Yes. The Security Fund Administrator must pay both post liquidation interest and attorney's fees even though the total payment may exceed the insuring instruments' limit of liability. Statutory interpretation, legislative history, and case law indicate that the applicable statutory provisions do not preclude a claimant from receiving post liquidation payments or attorney's fees from the Security Fund.
In 1983, Respondent Royal Bank and Trust Company received bonds from Union Indemnity securing payment through Harlan Coal Processors. Subsequently, Union was placed into liquidation and Royal filed for indemnification from the New York State Insurance Security Fund. Following protracted litigation, the fund's superintendent appealed an order of the Appellate Division which awarded Royal payment of post liquidation interest and attorney's fees in excess of the limit of liability of the bonds.
Contrary to the superintendent's urging, the court held that this is a case of "pure statutory reading and analysis" resting on legislative intent. Therefore, the rationality or reasonableness of the superintendent's interpretation is not at issue. Upon review of the legislative history of the Insurance Law and a discussion of its relevance to the financial guaranty surety bonds at issue, the Court concluded that the legislature intended the Security Fund's mandate to include the payments of post liquidation interest and attorney's fees.

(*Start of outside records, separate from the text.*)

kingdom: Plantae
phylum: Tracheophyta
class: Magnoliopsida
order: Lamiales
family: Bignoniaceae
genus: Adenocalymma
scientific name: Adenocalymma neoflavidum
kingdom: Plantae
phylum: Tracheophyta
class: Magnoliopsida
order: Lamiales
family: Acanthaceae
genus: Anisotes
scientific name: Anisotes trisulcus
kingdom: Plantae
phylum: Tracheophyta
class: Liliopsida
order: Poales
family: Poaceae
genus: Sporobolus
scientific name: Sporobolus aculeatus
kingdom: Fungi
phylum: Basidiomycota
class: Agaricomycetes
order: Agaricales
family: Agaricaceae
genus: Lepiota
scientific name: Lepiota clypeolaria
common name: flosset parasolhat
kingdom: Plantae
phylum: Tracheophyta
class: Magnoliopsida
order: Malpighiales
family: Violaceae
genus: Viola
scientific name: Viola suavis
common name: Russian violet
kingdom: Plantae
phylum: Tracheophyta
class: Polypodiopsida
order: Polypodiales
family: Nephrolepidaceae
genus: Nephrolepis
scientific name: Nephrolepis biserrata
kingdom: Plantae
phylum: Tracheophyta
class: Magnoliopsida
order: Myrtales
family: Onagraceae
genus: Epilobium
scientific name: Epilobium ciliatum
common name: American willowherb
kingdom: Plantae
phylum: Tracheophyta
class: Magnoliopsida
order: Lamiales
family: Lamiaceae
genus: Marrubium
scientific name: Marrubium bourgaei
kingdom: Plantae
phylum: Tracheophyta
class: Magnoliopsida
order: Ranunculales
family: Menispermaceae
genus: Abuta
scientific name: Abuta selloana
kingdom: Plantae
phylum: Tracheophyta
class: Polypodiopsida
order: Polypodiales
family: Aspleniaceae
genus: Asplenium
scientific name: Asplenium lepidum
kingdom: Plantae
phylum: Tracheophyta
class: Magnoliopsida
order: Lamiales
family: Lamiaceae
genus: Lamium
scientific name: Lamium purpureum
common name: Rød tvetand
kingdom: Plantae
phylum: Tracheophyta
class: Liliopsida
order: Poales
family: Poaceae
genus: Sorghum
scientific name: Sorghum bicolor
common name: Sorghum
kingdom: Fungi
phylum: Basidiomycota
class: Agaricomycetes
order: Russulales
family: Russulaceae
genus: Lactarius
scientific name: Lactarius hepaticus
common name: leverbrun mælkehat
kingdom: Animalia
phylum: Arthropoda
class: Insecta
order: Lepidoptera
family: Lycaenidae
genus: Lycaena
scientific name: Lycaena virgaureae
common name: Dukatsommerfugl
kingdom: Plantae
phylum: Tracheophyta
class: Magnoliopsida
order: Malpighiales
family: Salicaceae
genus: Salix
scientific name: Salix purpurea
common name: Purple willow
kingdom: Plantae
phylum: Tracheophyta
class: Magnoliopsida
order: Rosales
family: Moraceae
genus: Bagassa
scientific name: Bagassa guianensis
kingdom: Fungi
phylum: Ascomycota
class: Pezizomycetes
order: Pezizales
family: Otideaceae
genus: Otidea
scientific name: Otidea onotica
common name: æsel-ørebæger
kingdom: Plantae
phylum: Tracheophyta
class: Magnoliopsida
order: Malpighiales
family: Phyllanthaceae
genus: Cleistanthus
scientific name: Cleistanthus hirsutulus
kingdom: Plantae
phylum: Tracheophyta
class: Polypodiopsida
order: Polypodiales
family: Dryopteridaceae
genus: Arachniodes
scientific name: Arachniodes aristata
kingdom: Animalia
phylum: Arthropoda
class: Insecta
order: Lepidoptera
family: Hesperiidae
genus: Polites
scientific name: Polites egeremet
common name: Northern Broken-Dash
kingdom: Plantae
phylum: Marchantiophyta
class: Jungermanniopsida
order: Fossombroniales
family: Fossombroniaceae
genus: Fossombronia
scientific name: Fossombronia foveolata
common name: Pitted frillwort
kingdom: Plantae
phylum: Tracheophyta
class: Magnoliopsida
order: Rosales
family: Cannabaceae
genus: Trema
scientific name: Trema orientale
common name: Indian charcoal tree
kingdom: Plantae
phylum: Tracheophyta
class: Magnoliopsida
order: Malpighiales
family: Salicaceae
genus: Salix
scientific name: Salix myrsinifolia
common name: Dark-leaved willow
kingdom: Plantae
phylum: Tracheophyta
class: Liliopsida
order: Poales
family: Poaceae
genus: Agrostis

The court held, contrary to the superintendent's assertion, that the prohibition of post liquidation interest payments under Insurance Law § 7434(b) only applies to claims against insolvent estates and not the Security Fund. The superintendent's public policy argument that payment of interest in this case might severely harm the Security Fund was also rejected.
The court also declined to adopt the superintendent's alternative argument that Insurance Law § 7608(c) prohibited payments of interest and attorney's fees that exceed the limit of liability on the surety bonds. That interpretation is incorrect because: (1) there is no statutory distinction between payment of pre- and post-liquidation interest; (2) on their face the bonds expressly provide for payment of interest and attorney's fees; and (3) such an interpretation would defeat the "core purpose" of the Insurance Law's 1984 recodification.
In dissent Judge Levine asserts that the majority decision is a sharp departure from the usual deference awarded the superintendent in similar Insurance Law interpretations. Judge Levine believes that the superintendent "is in the best position to fully appreciate the practical and foreseeable legal effects on his duties" of the complex statutory framework.
Prepared by the liibulletin-ny Editorial Board.